I thought when there was that much data being processed
being slow = working harder = wearing out faster = stops working sooner

This is wrong?

As Omegal stated, it isn’t about wear. Your OS would wear out the regular HD just as much as WoW would, which is to say, not much. The problem is speed. Literally, that’s the problem. Regular HDs and even Fusion HDs are too slow for the combination of APFS and CASC. They’re too slow even for just CASC.

SSDs and their more powerful NVMe versions have tens of thousands of input/output (I/O) per second vs. maybe a couple hundred I/O per second (also called IOPS) for spinning platter HDs of any kind.
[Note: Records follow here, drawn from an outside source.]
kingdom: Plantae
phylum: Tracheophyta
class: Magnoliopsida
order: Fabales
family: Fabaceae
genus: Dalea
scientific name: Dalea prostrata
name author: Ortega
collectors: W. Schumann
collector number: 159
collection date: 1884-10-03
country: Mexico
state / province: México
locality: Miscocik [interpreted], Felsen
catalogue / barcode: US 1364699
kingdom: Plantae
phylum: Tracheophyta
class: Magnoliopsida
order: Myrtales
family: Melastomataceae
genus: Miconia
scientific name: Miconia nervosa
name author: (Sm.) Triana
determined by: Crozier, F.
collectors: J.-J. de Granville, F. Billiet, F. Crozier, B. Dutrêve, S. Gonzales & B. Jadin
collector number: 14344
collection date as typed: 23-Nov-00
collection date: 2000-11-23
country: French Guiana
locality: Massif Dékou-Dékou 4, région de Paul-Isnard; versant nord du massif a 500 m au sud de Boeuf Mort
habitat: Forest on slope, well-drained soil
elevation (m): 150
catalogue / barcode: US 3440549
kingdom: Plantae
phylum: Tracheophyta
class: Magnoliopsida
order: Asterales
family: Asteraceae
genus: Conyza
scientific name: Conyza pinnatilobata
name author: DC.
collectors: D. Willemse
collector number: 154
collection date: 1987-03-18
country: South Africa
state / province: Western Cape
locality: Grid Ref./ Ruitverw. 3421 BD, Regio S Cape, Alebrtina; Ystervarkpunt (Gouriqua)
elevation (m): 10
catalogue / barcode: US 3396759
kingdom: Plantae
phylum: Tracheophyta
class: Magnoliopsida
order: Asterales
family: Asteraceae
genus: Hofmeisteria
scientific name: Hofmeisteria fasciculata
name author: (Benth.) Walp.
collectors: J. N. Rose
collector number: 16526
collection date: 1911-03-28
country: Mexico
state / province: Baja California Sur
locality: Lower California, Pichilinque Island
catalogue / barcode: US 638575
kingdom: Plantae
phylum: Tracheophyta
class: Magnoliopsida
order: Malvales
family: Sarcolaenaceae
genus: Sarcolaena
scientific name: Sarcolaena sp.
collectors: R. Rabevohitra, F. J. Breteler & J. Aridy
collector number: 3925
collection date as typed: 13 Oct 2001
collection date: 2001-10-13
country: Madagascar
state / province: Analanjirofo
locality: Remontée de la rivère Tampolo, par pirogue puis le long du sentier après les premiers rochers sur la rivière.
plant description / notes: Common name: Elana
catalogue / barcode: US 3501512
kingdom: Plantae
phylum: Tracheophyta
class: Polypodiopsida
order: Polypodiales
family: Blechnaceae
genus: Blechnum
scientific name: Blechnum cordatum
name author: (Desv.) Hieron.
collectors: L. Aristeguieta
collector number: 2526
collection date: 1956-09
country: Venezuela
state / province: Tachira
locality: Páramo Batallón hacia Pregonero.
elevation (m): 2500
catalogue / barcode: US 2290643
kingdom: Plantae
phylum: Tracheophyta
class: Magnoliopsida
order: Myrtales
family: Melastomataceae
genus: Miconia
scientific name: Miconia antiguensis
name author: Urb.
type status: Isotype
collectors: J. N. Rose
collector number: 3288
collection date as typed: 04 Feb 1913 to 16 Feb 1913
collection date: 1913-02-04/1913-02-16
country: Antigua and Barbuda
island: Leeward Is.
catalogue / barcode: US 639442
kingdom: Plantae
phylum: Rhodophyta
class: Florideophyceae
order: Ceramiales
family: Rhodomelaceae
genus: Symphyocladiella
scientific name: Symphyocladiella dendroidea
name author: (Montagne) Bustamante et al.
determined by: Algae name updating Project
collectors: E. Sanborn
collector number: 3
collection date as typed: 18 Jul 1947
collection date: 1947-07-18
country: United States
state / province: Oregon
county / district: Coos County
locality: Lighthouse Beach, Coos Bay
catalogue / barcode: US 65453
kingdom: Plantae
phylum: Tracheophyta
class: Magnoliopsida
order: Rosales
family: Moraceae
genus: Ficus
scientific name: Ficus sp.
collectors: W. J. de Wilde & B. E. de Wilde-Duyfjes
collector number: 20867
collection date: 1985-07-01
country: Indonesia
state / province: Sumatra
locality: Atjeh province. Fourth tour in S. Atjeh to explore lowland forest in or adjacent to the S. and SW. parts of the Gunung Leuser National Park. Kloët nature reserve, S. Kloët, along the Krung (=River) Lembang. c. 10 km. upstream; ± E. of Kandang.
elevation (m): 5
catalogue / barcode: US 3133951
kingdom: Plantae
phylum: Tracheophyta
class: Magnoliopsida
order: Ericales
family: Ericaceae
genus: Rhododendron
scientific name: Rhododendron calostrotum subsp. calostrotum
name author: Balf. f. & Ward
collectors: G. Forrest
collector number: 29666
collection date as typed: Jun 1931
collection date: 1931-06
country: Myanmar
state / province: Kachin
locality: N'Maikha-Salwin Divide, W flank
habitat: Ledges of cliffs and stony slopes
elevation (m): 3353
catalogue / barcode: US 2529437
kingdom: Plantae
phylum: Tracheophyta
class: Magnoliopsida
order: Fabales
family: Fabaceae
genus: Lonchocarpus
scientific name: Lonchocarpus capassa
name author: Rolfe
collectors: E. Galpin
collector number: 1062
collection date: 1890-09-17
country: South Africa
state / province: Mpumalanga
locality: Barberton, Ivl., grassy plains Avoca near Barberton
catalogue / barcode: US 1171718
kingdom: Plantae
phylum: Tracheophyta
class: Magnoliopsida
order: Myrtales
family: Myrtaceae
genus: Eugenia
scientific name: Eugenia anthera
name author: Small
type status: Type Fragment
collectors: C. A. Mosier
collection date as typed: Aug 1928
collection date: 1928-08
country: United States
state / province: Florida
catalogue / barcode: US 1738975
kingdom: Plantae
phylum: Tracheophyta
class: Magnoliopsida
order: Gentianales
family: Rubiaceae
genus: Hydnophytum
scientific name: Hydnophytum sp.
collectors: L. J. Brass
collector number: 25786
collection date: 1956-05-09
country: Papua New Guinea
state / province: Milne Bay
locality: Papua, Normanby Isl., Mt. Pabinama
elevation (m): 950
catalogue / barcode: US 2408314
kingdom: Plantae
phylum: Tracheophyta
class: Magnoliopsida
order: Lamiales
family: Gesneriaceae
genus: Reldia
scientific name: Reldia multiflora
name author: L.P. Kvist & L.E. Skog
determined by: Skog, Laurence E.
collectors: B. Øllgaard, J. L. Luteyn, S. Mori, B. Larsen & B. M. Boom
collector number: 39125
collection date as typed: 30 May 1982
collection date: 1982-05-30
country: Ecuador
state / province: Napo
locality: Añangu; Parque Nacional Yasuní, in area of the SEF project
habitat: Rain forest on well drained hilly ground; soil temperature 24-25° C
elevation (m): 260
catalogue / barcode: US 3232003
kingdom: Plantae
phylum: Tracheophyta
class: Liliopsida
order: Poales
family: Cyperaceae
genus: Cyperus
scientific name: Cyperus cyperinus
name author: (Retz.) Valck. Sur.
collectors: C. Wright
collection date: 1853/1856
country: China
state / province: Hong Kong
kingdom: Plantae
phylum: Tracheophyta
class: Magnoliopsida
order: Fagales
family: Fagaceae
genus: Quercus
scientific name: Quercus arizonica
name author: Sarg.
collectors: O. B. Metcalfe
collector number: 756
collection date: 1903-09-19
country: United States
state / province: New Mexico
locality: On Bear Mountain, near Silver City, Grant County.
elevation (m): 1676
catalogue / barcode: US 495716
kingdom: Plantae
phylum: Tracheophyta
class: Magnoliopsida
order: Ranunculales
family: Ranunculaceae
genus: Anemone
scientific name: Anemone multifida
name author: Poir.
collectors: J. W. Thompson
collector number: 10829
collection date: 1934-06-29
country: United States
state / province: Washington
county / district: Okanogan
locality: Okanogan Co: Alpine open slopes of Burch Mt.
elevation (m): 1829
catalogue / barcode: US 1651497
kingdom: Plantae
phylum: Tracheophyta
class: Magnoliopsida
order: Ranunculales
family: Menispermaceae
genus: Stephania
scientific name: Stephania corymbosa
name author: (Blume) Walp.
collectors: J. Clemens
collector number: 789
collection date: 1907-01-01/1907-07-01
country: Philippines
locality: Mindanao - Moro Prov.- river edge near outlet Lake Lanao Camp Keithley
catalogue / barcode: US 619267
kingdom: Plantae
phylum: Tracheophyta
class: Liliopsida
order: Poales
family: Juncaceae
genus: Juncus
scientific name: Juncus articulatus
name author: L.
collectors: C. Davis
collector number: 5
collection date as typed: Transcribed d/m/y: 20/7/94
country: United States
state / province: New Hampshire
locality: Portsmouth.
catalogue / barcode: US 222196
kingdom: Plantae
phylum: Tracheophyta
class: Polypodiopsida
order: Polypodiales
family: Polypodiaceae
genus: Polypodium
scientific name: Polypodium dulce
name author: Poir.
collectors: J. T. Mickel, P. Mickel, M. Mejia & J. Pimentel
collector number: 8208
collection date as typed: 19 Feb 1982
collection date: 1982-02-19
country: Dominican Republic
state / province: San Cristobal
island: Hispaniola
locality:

That combined with near instant seek time for solid state drives makes them a must when trying to counteract CASC and/or APFS inefficiencies.

If your 2013 iMac is the one with the nVidia GT 750M you’ll be able to continue playing WoW at least for this expansion. That computer’s Thunderbolt ports may be Thunderbolt 1, but even at the “measly” speed of 10 Gbps, that’s easily 1 GB (gigabyte) per second potential throughput from an external Thunderbolt SSD.

Here is an example of a Thunderbolt SSD. While Thunderbolt 3 devices like this are supposed to be backward compatible, I suggest contacting OWC and asking if it will work with your system just to make sure since it is bus powered and Thunderbolt 1 tops out at 9.7W power delivery.

That’s the one. Thank you so much!!!